Auto Accidents

We see auto collisions on our roadways every day. In fact there are so many, auto accident attorneys find insurance adjuster indifference and juror apathy two of the largest hurdles to overcome.  Some insurance companies go so far as to strongly suggest that most auto accident injury claims are too inflated or the result of fraud.

Aggressive representation by an auto accident attorney can make a huge difference in these types of cases.  Most people have no idea what they are entitled to or what their legal obligations might be even if the collision was not their fault.  Here are some common tricks adjusters use:

Insurance: Adjusters will tell you that your are not entitled to general damages if the car you were in was not insured. This is not always true.  An experienced auto accident attorney knows there are several key exceptions to this general rule. Adjusters will also frequently tell an injured claimant that their insured vehicle only carried a 15,000 policy. Frequently they carry much larger policies. There could also be additional policies that the adjuster just forgets to look for.  Together, these half truths can cost a claimant hundreds of thousands of dollars.

Liability: Adjusters frequently tell a motorist a collision was their fault when it wasn’t. The ploy is simple: stonewall and hope the claimant fails to file a complaint on time.

Causation: Causation is a fifty cent word that simply means an auto collision did not cause a particular injury as you claim. Adjusters will often claim the injury was the result of age related degeneration or other trauma.

Damages:  Damages simply describes the compensation you are entitled to for pain, suffering, etc. associated with a collision. Frequently, adjusters will tell you that since your insurance company paid a bill, they shouldn’t have to. Once you get a settlement you think is fair, you realize you owe thousands to your health insurance company. Or, the adjuster tells you they have to reimburse your health insurance company and they never do.  Either way, you owe thousands.  In nearly every case, a client will get better medical care and will net more money with aggressive representation than without it.

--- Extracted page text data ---
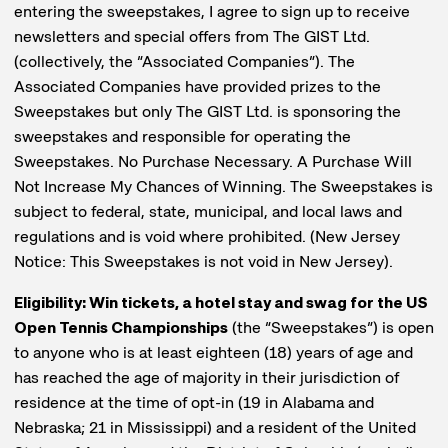
entering the sweepstakes, I agree to sign up to receive
newsletters and special offers from The GIST Ltd.
(collectively, the “Associated Companies”). The
Associated Companies have provided prizes to the
Sweepstakes but only The GIST Ltd. is sponsoring the
sweepstakes and responsible for operating the
Sweepstakes. No Purchase Necessary. A Purchase Will
Not Increase My Chances of Winning. The Sweepstakes is
subject to federal, state, municipal, and local laws and
regulations and is void where prohibited. (New Jersey
Notice: This Sweepstakes is not void in New Jersey).
Eligibility: Win tickets, a hotel stay and swag for the US
Open Tennis Championships
(the “Sweepstakes”) is open
to anyone who is at least eighteen (18) years of age and
has reached the age of majority in their jurisdiction of
residence at the time of opt-in (19 in Alabama and
Nebraska; 21 in Mississippi) and a resident of the United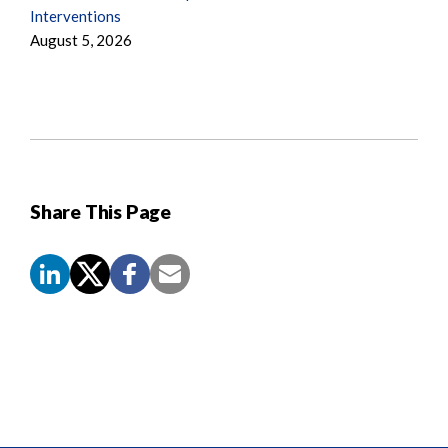
Interventions
August 5, 2026
Share This Page
Screen
Reader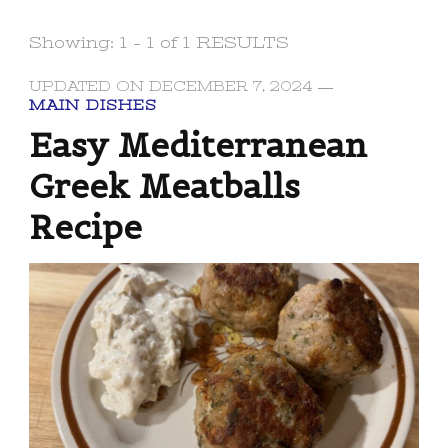
Showing: 1 - 1 of 1 RESULTS
UPDATED ON
DECEMBER 7, 2024
MAIN DISHES
Easy Mediterranean
Greek Meatballs
Recipe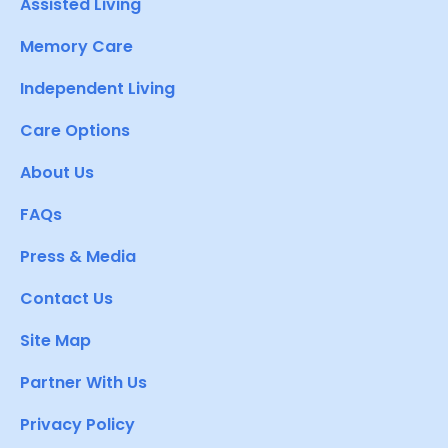
Assisted Living
Memory Care
Independent Living
Care Options
About Us
FAQs
Press & Media
Contact Us
Site Map
Partner With Us
Privacy Policy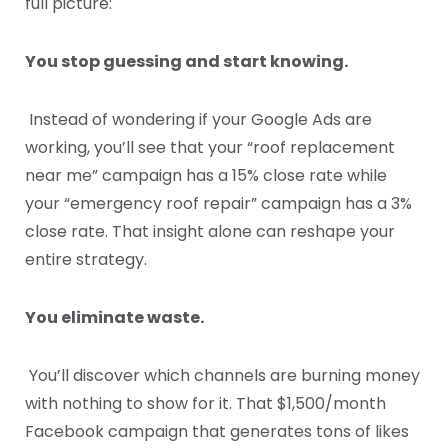
full picture:
You stop guessing and start knowing.
Instead of wondering if your Google Ads are
working, you’ll see that your “roof replacement
near me” campaign has a 15% close rate while
your “emergency roof repair” campaign has a 3%
close rate. That insight alone can reshape your
entire strategy.
You eliminate waste.
You’ll discover which channels are burning money
with nothing to show for it. That $1,500/month
Facebook campaign that generates tons of likes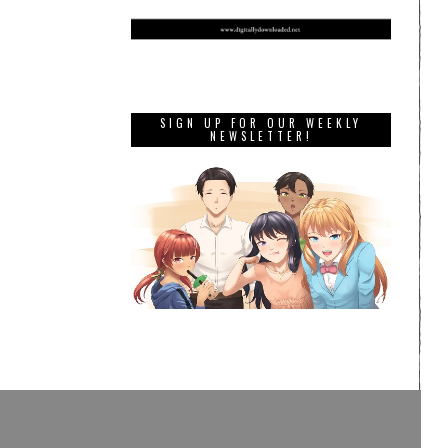
SIGN UP FOR OUR WEEKLY
NEWSLETTER!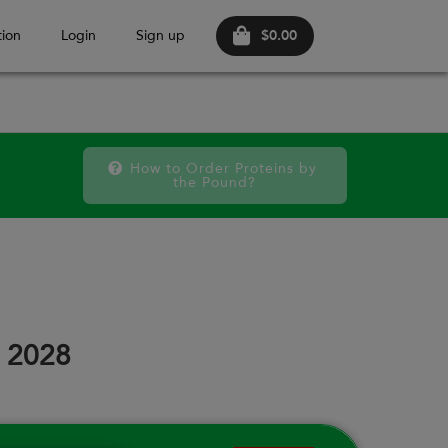
$0.00
ion
Login
Sign up
How to Order Proteins by 
the Pound?
October 20
SAT
FRI
SAT
FRI
SAT
FRI
12
18
19
25
26
02
, 2028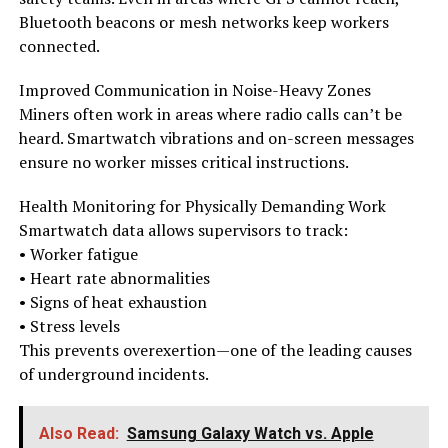
Bluetooth beacons or mesh networks keep workers
connected.
Improved Communication in Noise-Heavy Zones
Miners often work in areas where radio calls can’t be
heard. Smartwatch vibrations and on-screen messages
ensure no worker misses critical instructions.
Health Monitoring for Physically Demanding Work
Smartwatch data allows supervisors to track:
• Worker fatigue
• Heart rate abnormalities
• Signs of heat exhaustion
• Stress levels
This prevents overexertion—one of the leading causes
of underground incidents.
Also Read:
Samsung Galaxy Watch vs. Apple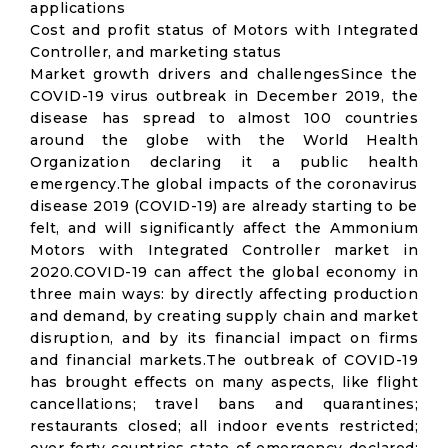
applications
Cost and profit status of Motors with Integrated
Controller, and marketing status
Market growth drivers and challengesSince the
COVID-19 virus outbreak in December 2019, the
disease has spread to almost 100 countries
around the globe with the World Health
Organization declaring it a public health
emergency.The global impacts of the coronavirus
disease 2019 (COVID-19) are already starting to be
felt, and will significantly affect the Ammonium
Motors with Integrated Controller market in
2020.COVID-19 can affect the global economy in
three main ways: by directly affecting production
and demand, by creating supply chain and market
disruption, and by its financial impact on firms
and financial markets.The outbreak of COVID-19
has brought effects on many aspects, like flight
cancellations; travel bans and quarantines;
restaurants closed; all indoor events restricted;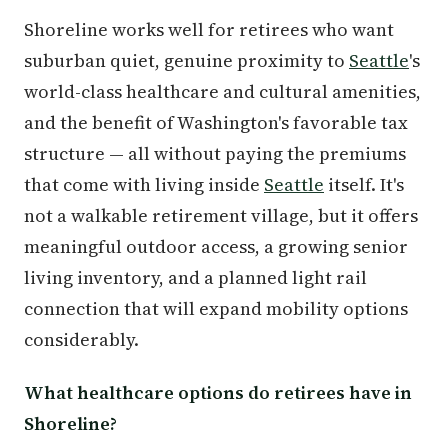
Shoreline works well for retirees who want
suburban quiet, genuine proximity to
Seattle
's
world-class healthcare and cultural amenities,
and the benefit of Washington's favorable tax
structure — all without paying the premiums
that come with living inside
Seattle
itself. It's
not a walkable retirement village, but it offers
meaningful outdoor access, a growing senior
living inventory, and a planned light rail
connection that will expand mobility options
considerably.
What healthcare options do retirees have in
Shoreline?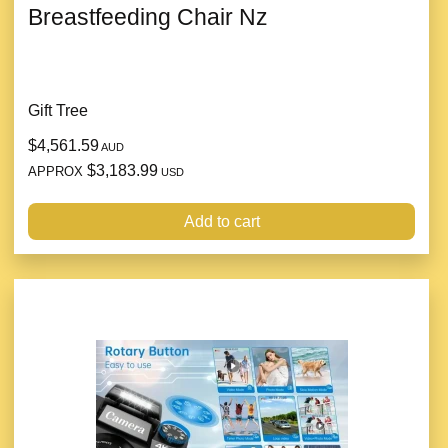
Breastfeeding Chair Nz
Gift Tree
$4,561.59
AUD
$3,183.99
APPROX
USD
Add to cart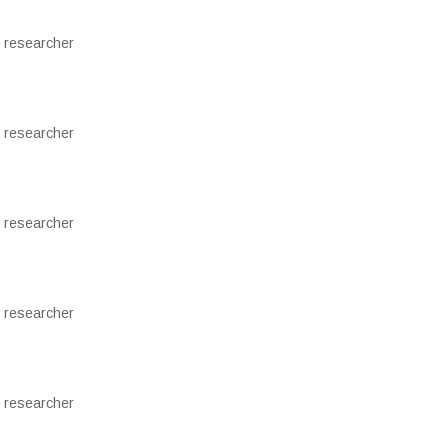
 researcher
 researcher
 researcher
 researcher
 researcher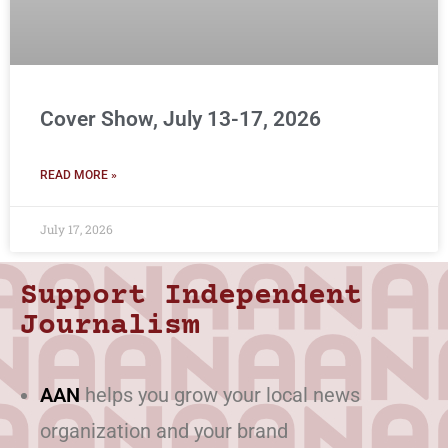
Cover Show, July 13-17, 2026
READ MORE »
July 17, 2026
Support Independent
Journalism
AAN
helps you grow your local news
organization and your brand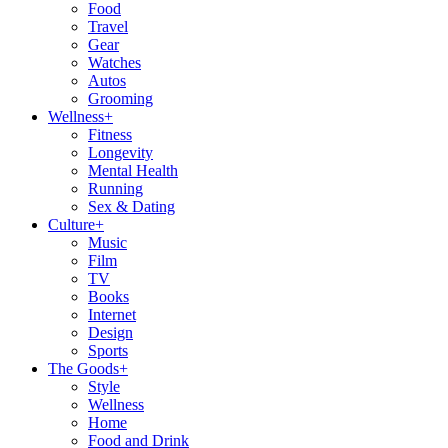
Food
Travel
Gear
Watches
Autos
Grooming
Wellness
+
Fitness
Longevity
Mental Health
Running
Sex & Dating
Culture
+
Music
Film
TV
Books
Internet
Design
Sports
The Goods
+
Style
Wellness
Home
Food and Drink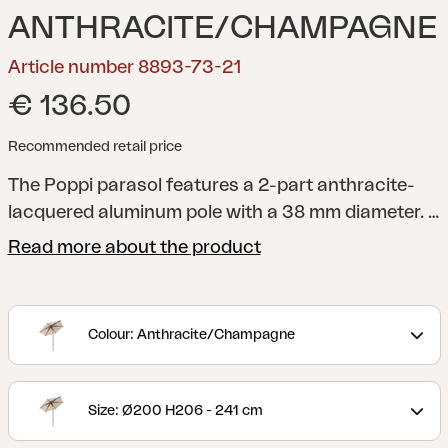
ANTHRACITE/CHAMPAGNE
Article number 8893-73-21
€ 136.50
Recommended retail price
The Poppi parasol features a 2-part anthracite-
lacquered aluminum pole with a 38 mm diameter. It
has a push-tilt function for easy angling, raising
Read more about the product
and lowering. Opening the parasol is simple with
the push-up handle, which smoothly extends the
canopy with a small pop at the end. The canopy is
Colour: Anthracite/Champagne
made from 250 g solution-dyed fabric, complete
with a ventilation hole, and supported by 5
aluminum ribs.
Size: Ø200 H206 - 241 cm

--- QUESTIONS ON THE MATERIAL ---
- 1) Answer these questions about the auto accidents text:
(a) Which two things do auto accident attorneys find to be among the largest hurdles to overcome?
(b) What policy amount do adjusters frequently say the insured vehicle carried?
(c) What do adjusters often claim caused an injury instead of the collision?
- 2) Extend the auto accidents text with one more paragraph that picks up after its final sentence.

--- RESPONSES TO THE TASKS ---
- 1)
(a) Insurance adjuster indifference and juror apathy.
(b) A 15,000 policy.
(c) Age-related degeneration or other trauma.

- 2)
Medical Liens:  When evaluating the value of your case, be sure to consider any medical liens that might affect your settlement.  Almost every health insurance company, Medi-Cal and MediCare have a reimbursement provision in their policies. If you obtain a recovery from a third party you might have to reimburse your health insurance company.  A man once came to me with a $20,000 settlement offer on the table.  However, the insurance company also told him after he paid back Kaiser $7,000 and his med-pay carrier $4,000, he would net $9,000.  He thought the offer looked good but wanted a second opinion. I was able to get the carrier to up the settlement offer by about $2,000.  Furthermore, I reviewed his med-pay policy and realized he was not required to reimburse his med-pay carrier at all. The result was another $4,000 in savings.  I was also able to get Kaiser to accept $1,000 in lieu of the $7,000 lien. If you add the $2,000 increase in offer to the $4,000 savings on med-pay and the $6,000 savings with Kaiser you realize that I was able to double his net recovery to $18,000.  So, if you think hiring an auto accident attorney doesn’t pay off in the end, think again.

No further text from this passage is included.